Unmasked: What 10 million passwords reveal about the people who choose them
A lot is known about passwords. Most are short, simple, and pretty easy to crack. But Much less is known about the psychological reasons a person chooses a specific password. Most experts recommend coming up with a strong password to avoid data breach. But why do so many internet users still prefer weak passwords?
We’ve analyzed the password choices of 10 million people, from CEOs to scientists, to find out what they reveal about the things we consider easy to remember and hard to guess.
Who is the first superhero that comes to mind? What about a number between one and 10? And finally, a vibrant color? Quickly think of each of those things if you haven’t already, and then combine all three into a single phrase.

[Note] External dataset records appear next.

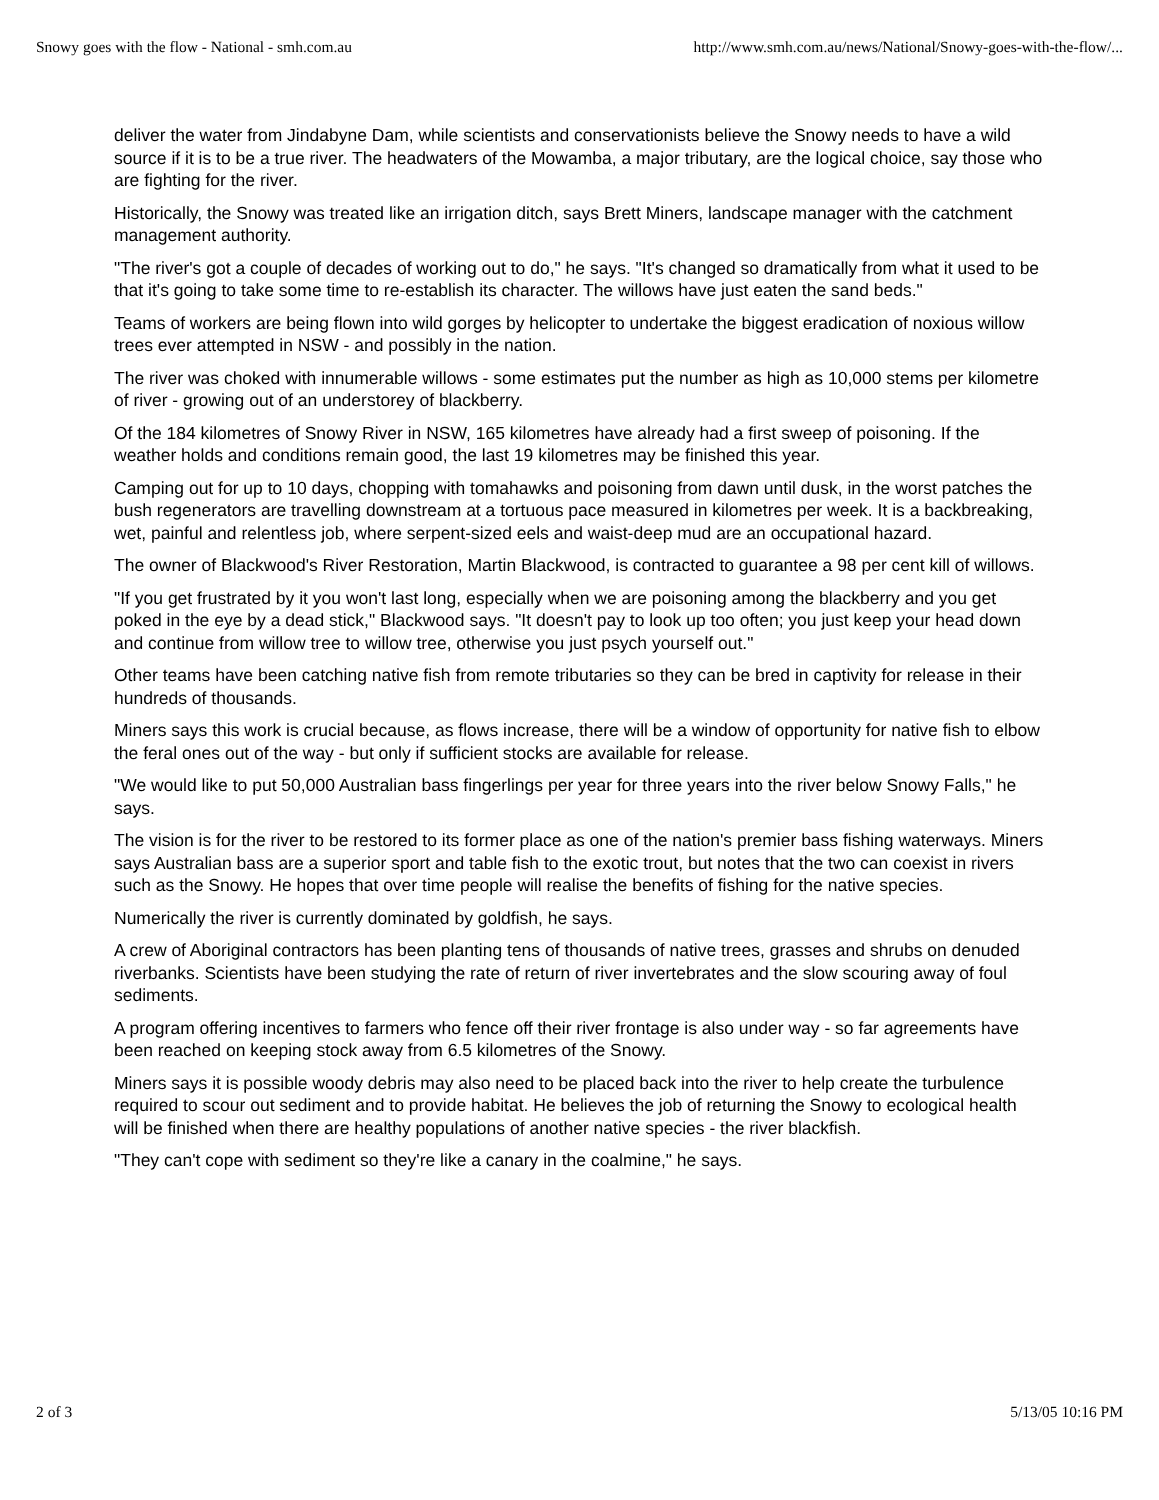Snowy goes with the flow - National - smh.com.au http://www.smh.com.au/news/National/Snowy-goes-with-the-flow/...
deliver the water from Jindabyne Dam, while scientists and conservationists believe the Snowy needs to have a wild source if it is to be a true river. The headwaters of the Mowamba, a major tributary, are the logical choice, say those who are fighting for the river.
Historically, the Snowy was treated like an irrigation ditch, says Brett Miners, landscape manager with the catchment management authority.
"The river's got a couple of decades of working out to do," he says. "It's changed so dramatically from what it used to be that it's going to take some time to re-establish its character. The willows have just eaten the sand beds."
Teams of workers are being flown into wild gorges by helicopter to undertake the biggest eradication of noxious willow trees ever attempted in NSW - and possibly in the nation.
The river was choked with innumerable willows - some estimates put the number as high as 10,000 stems per kilometre of river - growing out of an understorey of blackberry.
Of the 184 kilometres of Snowy River in NSW, 165 kilometres have already had a first sweep of poisoning. If the weather holds and conditions remain good, the last 19 kilometres may be finished this year.
Camping out for up to 10 days, chopping with tomahawks and poisoning from dawn until dusk, in the worst patches the bush regenerators are travelling downstream at a tortuous pace measured in kilometres per week. It is a backbreaking, wet, painful and relentless job, where serpent-sized eels and waist-deep mud are an occupational hazard.
The owner of Blackwood's River Restoration, Martin Blackwood, is contracted to guarantee a 98 per cent kill of willows.
"If you get frustrated by it you won't last long, especially when we are poisoning among the blackberry and you get poked in the eye by a dead stick," Blackwood says. "It doesn't pay to look up too often; you just keep your head down and continue from willow tree to willow tree, otherwise you just psych yourself out."
Other teams have been catching native fish from remote tributaries so they can be bred in captivity for release in their hundreds of thousands.
Miners says this work is crucial because, as flows increase, there will be a window of opportunity for native fish to elbow the feral ones out of the way - but only if sufficient stocks are available for release.
"We would like to put 50,000 Australian bass fingerlings per year for three years into the river below Snowy Falls," he says.
The vision is for the river to be restored to its former place as one of the nation's premier bass fishing waterways. Miners says Australian bass are a superior sport and table fish to the exotic trout, but notes that the two can coexist in rivers such as the Snowy. He hopes that over time people will realise the benefits of fishing for the native species.
Numerically the river is currently dominated by goldfish, he says.
A crew of Aboriginal contractors has been planting tens of thousands of native trees, grasses and shrubs on denuded riverbanks. Scientists have been studying the rate of return of river invertebrates and the slow scouring away of foul sediments.
A program offering incentives to farmers who fence off their river frontage is also under way - so far agreements have been reached on keeping stock away from 6.5 kilometres of the Snowy.
Miners says it is possible woody debris may also need to be placed back into the river to help create the turbulence required to scour out sediment and to provide habitat. He believes the job of returning the Snowy to ecological health will be finished when there are healthy populations of another native species - the river blackfish.
"They can't cope with sediment so they're like a canary in the coalmine," he says.
2 of 3 5/13/05 10:16 PM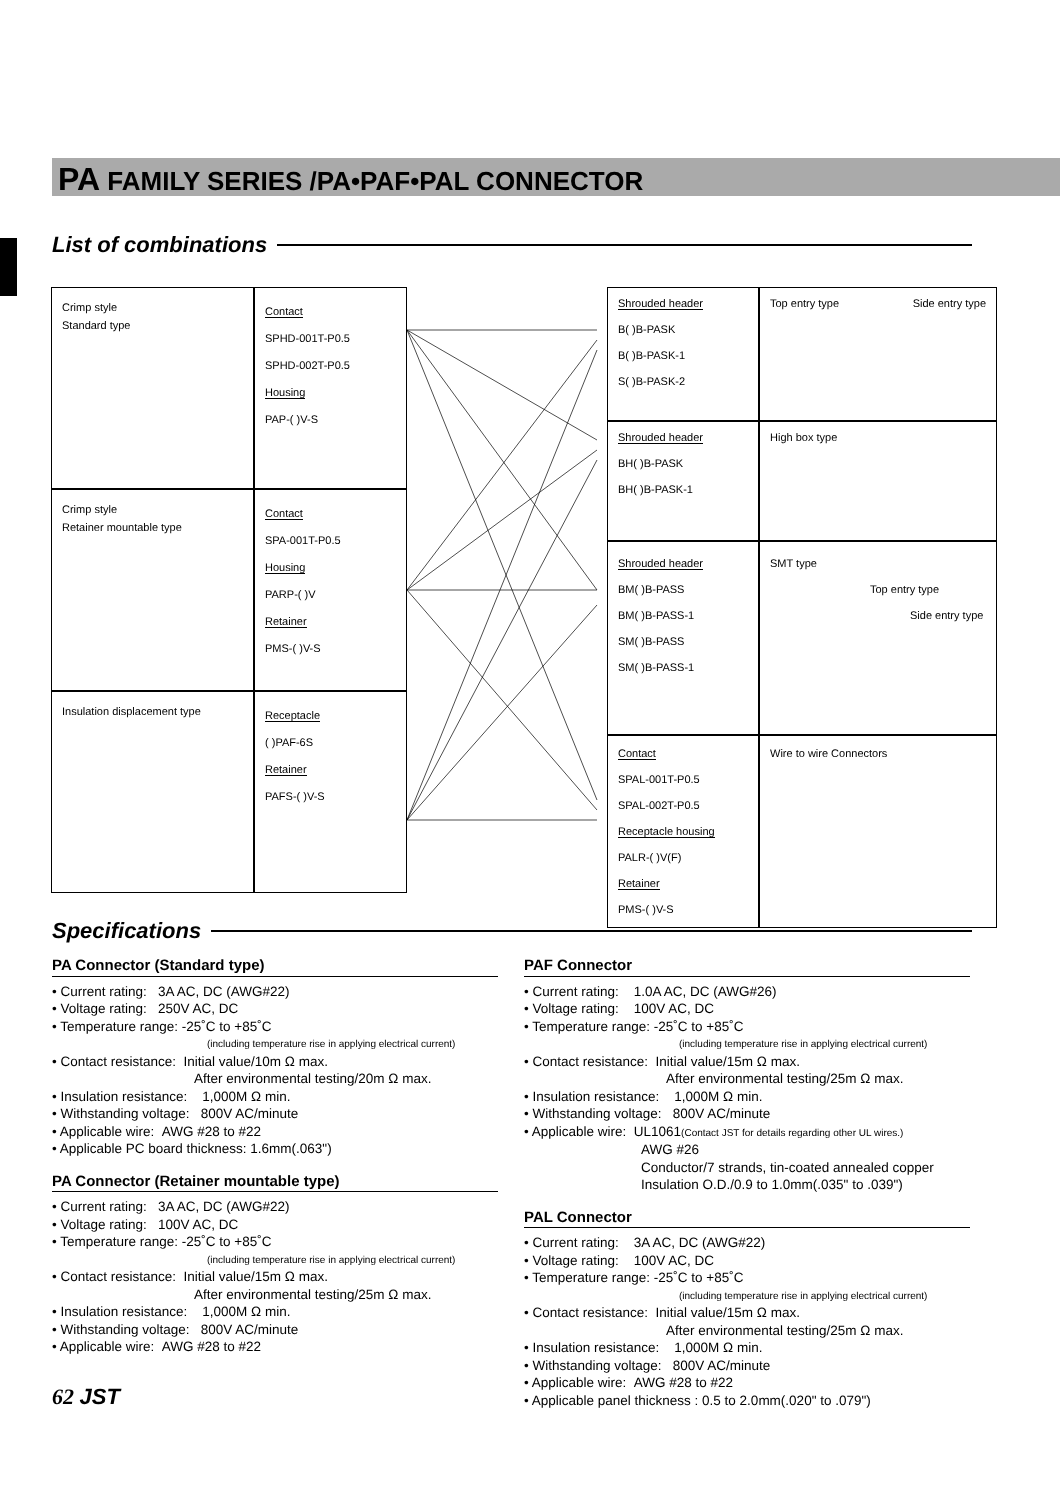PA FAMILY SERIES /PA•PAF•PAL CONNECTOR
List of combinations
Crimp style
Standard type
Contact
SPHD-001T-P0.5
SPHD-002T-P0.5
Housing
PAP-( )V-S
Crimp style
Retainer mountable type
Contact
SPA-001T-P0.5
Housing
PARP-( )V
Retainer
PMS-( )V-S
Insulation displacement type
Receptacle
( )PAF-6S
Retainer
PAFS-( )V-S
Shrouded header
B( )B-PASK
B( )B-PASK-1
S( )B-PASK-2
Top entry type Side entry type
Shrouded header
BH( )B-PASK
BH( )B-PASK-1
High box type
Shrouded header
BM( )B-PASS
BM( )B-PASS-1
SM( )B-PASS
SM( )B-PASS-1
SMT type
Top entry type
Side entry type
Contact
SPAL-001T-P0.5
SPAL-002T-P0.5
Receptacle housing
PALR-( )V(F)
Retainer
PMS-( )V-S
Wire to wire Connectors
Specifications
PA Connector (Standard type)
• Current rating: 3A AC, DC (AWG#22)
• Voltage rating: 250V AC, DC
• Temperature range: -25˚C to +85˚C
(including temperature rise in applying electrical current)
• Contact resistance: Initial value/10m Ω max.
After environmental testing/20m Ω max.
• Insulation resistance: 1,000M Ω min.
• Withstanding voltage: 800V AC/minute
• Applicable wire: AWG #28 to #22
• Applicable PC board thickness: 1.6mm(.063")
PA Connector (Retainer mountable type)
• Current rating: 3A AC, DC (AWG#22)
• Voltage rating: 100V AC, DC
• Temperature range: -25˚C to +85˚C
(including temperature rise in applying electrical current)
• Contact resistance: Initial value/15m Ω max.
After environmental testing/25m Ω max.
• Insulation resistance: 1,000M Ω min.
• Withstanding voltage: 800V AC/minute
• Applicable wire: AWG #28 to #22
62 JST
PAF Connector
• Current rating: 1.0A AC, DC (AWG#26)
• Voltage rating: 100V AC, DC
• Temperature range: -25˚C to +85˚C
(including temperature rise in applying electrical current)
• Contact resistance: Initial value/15m Ω max.
After environmental testing/25m Ω max.
• Insulation resistance: 1,000M Ω min.
• Withstanding voltage: 800V AC/minute
• Applicable wire: UL1061(Contact JST for details regarding other UL wires.)
AWG #26
Conductor/7 strands, tin-coated annealed copper
Insulation O.D./0.9 to 1.0mm(.035" to .039")
PAL Connector
• Current rating: 3A AC, DC (AWG#22)
• Voltage rating: 100V AC, DC
• Temperature range: -25˚C to +85˚C
(including temperature rise in applying electrical current)
• Contact resistance: Initial value/15m Ω max.
After environmental testing/25m Ω max.
• Insulation resistance: 1,000M Ω min.
• Withstanding voltage: 800V AC/minute
• Applicable wire: AWG #28 to #22
• Applicable panel thickness : 0.5 to 2.0mm(.020" to .079")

Now, it’s time for us to guess it.
Is it Superman7red? No, no: Batman3Orange? If we guessed any one of the individual answers correctly, it’s because humans are predictable. And that’s the problem with passwords. True, we gave ourselves the advantage of some sneakily chosen questions, but that’s nothing compared to the industrial-scale sneakiness of purpose-built password-breaking software. HashCat, for instance, can take 300,000 guesses at your password a second (depending on how it’s hashed), so even if you chose Hawkeye6yellow, your secret phrase would, sooner or later, not be secret anymore.
Passwords are so often easy to guess because many of us think of obvious words and numbers and combine them in simple ways. We wanted to explore this concept and, in doing so, see what we could find out about how a person’s mind works when he or she arranges words, numbers, and (hopefully) symbols into a (probably not very) unique order.
We began by choosing two data sets to analyze.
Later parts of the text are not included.